| Task | #9 |
|---|---|
| Position | 6 |
| Score | 1,588,324 |
| Best Score | 1,278,416 |
| Points | 0.805 |
Problem Statement
You have a data stream of UUIDs as strings to STDIN. Each line of the flow has one UUID. For example:
01c39d6f-a905-41b5-b960-55f5be445bf8
790455cb-9813-4298-87ec-9ede1dc38e10
8ff38a09-f995-467b-9d07-5536f621402e
...
The number of UUIDs is 18 000 000. Try to sort them for the shortest time.
Input Generator
The UUIDs are uuidv4, so they’re uniform randomly generated.
Solution Sketch
Sorting the string UUIDs themselves is expensive, but it’s possible to compress a UUID to 128 bits (__m128i) using some SIMD instructions. There should be a reference implementation in the repo.

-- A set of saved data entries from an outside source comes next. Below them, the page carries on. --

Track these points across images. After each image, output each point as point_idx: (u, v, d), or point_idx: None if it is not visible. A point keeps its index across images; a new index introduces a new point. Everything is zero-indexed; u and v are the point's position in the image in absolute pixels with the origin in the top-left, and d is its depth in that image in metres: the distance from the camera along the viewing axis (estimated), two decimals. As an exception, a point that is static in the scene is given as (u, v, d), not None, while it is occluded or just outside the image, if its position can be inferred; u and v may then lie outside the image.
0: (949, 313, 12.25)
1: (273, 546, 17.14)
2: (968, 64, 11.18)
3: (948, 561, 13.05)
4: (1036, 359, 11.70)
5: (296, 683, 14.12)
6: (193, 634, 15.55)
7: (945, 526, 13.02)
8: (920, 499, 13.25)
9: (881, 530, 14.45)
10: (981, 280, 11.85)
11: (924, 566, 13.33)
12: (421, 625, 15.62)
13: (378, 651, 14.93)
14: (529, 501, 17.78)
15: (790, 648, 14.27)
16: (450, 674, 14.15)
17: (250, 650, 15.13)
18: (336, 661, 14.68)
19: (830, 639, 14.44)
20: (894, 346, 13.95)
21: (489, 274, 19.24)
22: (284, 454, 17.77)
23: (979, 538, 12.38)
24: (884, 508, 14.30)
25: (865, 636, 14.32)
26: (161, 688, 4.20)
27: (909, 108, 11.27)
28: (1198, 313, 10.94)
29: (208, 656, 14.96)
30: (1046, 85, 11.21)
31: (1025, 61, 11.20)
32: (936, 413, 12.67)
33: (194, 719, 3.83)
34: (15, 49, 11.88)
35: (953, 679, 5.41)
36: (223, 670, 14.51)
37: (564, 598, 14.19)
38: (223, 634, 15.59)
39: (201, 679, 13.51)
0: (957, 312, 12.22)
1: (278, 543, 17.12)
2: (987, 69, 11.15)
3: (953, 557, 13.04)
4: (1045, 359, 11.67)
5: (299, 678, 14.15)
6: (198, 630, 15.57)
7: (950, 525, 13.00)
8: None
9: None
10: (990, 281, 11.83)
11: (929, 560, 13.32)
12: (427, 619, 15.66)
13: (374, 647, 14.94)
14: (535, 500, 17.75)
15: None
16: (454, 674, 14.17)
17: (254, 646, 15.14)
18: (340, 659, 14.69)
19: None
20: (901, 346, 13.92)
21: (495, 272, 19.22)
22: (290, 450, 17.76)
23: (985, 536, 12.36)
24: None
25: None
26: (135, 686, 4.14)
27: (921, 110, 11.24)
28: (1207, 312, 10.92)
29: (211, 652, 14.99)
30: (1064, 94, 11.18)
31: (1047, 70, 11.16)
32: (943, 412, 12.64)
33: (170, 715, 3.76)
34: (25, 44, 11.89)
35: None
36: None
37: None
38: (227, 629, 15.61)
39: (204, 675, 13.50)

When saving, we format the UUIDs from __m128i to strings.
After the UUIDs are loaded in 128-bit representation, partition and do two passes of ska_sort. Use mlock/munlock and madvise(..., MADV_WILLNEED|MADV_DONTNEED) before/after the sorting pass so your pages are not resident in memory. The whole set of uuids takes ~288 MB, so it won’t fit into memory. I parsed the first half, sorted, stored the second half of this (ie the second quarter of the file) to disk, then loaded the second half, sorted and kept it in memory.

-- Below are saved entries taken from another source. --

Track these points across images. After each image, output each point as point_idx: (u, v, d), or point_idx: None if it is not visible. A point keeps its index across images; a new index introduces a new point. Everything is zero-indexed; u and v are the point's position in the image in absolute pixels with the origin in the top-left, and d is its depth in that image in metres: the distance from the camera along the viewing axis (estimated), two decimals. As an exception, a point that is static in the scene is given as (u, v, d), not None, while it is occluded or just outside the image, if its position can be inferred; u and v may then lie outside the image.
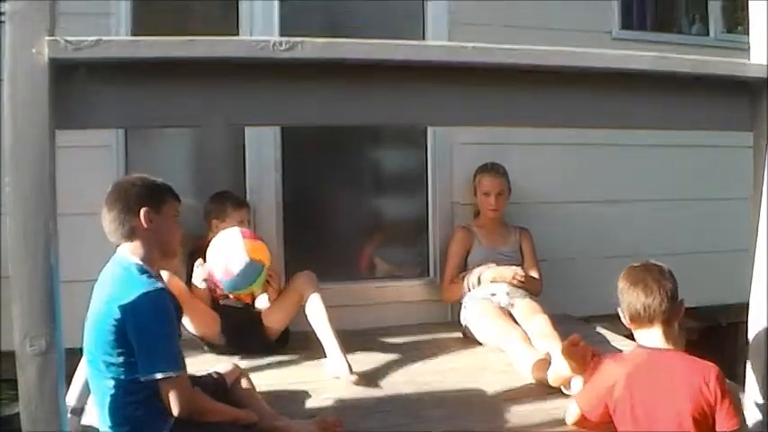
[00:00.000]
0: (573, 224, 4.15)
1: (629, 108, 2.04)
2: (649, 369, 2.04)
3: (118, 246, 2.23)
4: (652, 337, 2.08)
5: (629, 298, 2.10)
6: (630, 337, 2.19)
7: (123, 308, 2.03)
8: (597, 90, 1.98)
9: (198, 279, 3.13)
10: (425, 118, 2.24)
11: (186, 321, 3.13)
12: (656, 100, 2.05)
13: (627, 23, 4.35)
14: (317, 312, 3.19)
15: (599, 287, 3.73)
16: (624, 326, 2.22)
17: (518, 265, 3.70)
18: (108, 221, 2.20)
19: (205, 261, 3.07)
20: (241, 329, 3.25)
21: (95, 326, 2.10)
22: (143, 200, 2.20)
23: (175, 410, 2.06)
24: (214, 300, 3.26)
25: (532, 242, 3.87)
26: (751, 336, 2.17)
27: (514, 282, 3.60)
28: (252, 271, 2.96)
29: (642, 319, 2.08)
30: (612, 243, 4.12)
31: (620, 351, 2.27)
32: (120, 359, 2.05)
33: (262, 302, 3.29)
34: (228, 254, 2.97)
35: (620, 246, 4.00)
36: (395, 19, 4.01)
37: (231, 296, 3.19)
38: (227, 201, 3.44)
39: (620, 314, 2.15)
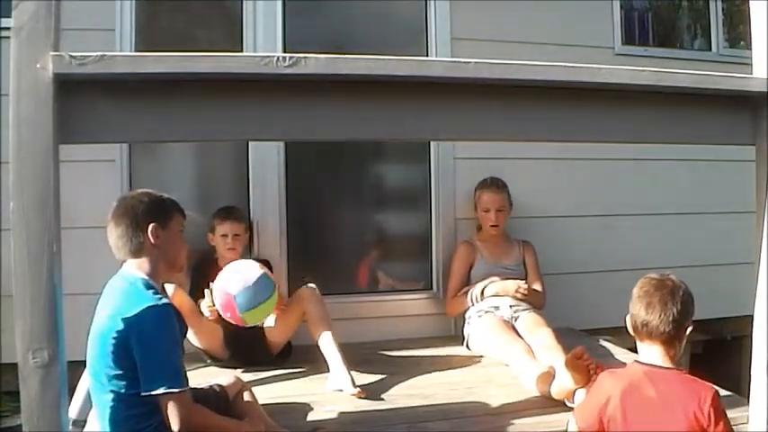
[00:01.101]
0: (576, 238, 4.16)
1: (630, 123, 2.03)
2: (644, 387, 2.01)
3: (123, 261, 2.23)
4: (650, 352, 2.06)
5: (633, 309, 2.08)
6: (635, 350, 2.17)
7: (127, 321, 2.03)
8: (597, 105, 1.98)
9: (204, 307, 3.08)
10: (428, 133, 2.24)
11: (190, 334, 3.12)
12: (658, 115, 2.04)
13: (629, 39, 4.36)
14: (319, 326, 3.19)
15: (602, 300, 3.74)
16: (628, 339, 2.21)
17: (521, 279, 3.70)
18: (115, 237, 2.19)
19: (209, 286, 3.02)
20: (244, 343, 3.25)
21: (98, 339, 2.09)
22: (150, 216, 2.20)
23: (175, 427, 2.03)
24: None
25: (536, 255, 3.87)
26: (754, 350, 2.16)
27: (518, 295, 3.60)
28: (265, 286, 2.92)
29: (641, 333, 2.06)
30: (615, 257, 4.13)
31: (624, 364, 2.25)
32: (122, 373, 2.04)
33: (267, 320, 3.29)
34: (243, 269, 2.95)
35: (623, 259, 4.01)
36: (397, 36, 4.03)
37: (241, 323, 3.00)
38: (216, 214, 3.48)
39: (627, 320, 2.14)
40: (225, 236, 3.43)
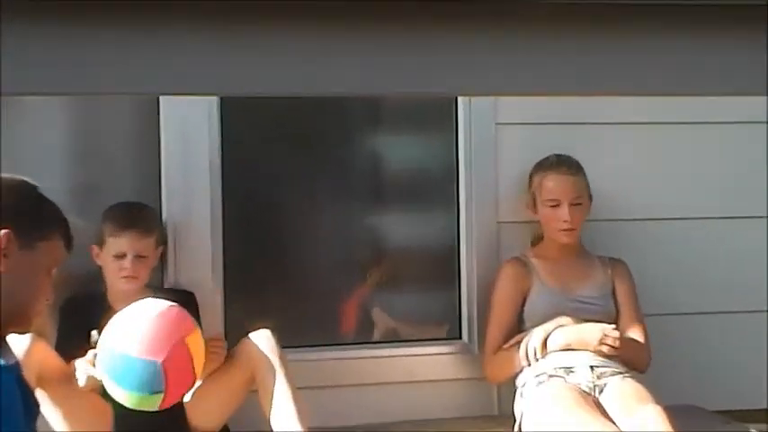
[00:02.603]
0: (699, 256, 4.09)
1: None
2: None
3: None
4: None
5: None
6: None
7: None
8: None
9: (81, 372, 3.07)
10: (458, 86, 2.22)
11: (55, 415, 3.14)
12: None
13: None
14: (278, 398, 3.17)
15: (748, 362, 3.71)
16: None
17: (609, 321, 3.67)
18: None
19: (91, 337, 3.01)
20: (147, 428, 3.19)
21: None
22: (10, 218, 2.16)
23: None
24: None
25: (633, 283, 3.82)
26: None
27: (604, 348, 3.58)
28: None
29: None
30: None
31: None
32: None
33: None
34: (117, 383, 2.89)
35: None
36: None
37: None
38: (108, 218, 3.45)
39: None
40: (121, 257, 3.38)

The rationale behind the memory dance above is because we want to reduce I/O between the disk and memory. This requires keeping as much of the memory used at any moment, and only reading/writing when neccessary. Also Do NOT let the OS swap your pages. Swapping is an order of magnitude worse than managing the memory yourself because the OS just has heuristics (linux uses MG-LRU for swapping), and does not understand the problem structure, so you incur a lot of cost letting the OS do this for you. The nature of disk I/O also favours few, large chunked read/writes over many small single page read/writes.
Once this is done, do a two-way merge. Be aggressive with page management; I did some manual paging in/out with the above functions to keep the memory used manageable.
Since IO is from disk, use a buffered IO reader/writer with a large write buffer (I used 8 MB). You can find fast buffered writers online, or write your own. The writer itself does not matter as much as the buffering, and doing buffered writes makes a huge difference in performance. My solution became 1.5x faster by doing buffered writes.
Thoughts
This entire problem is a disk I/O optimization problem. Which is awesome, because HighLoad needs more problems like this. Most real-world workloads (eg databases, training datasets) still rely on optimizing disk I/O and reading/writing huge datasets from disk, and performance engineering is not just about improving your cache hit rate and filling your execution slots.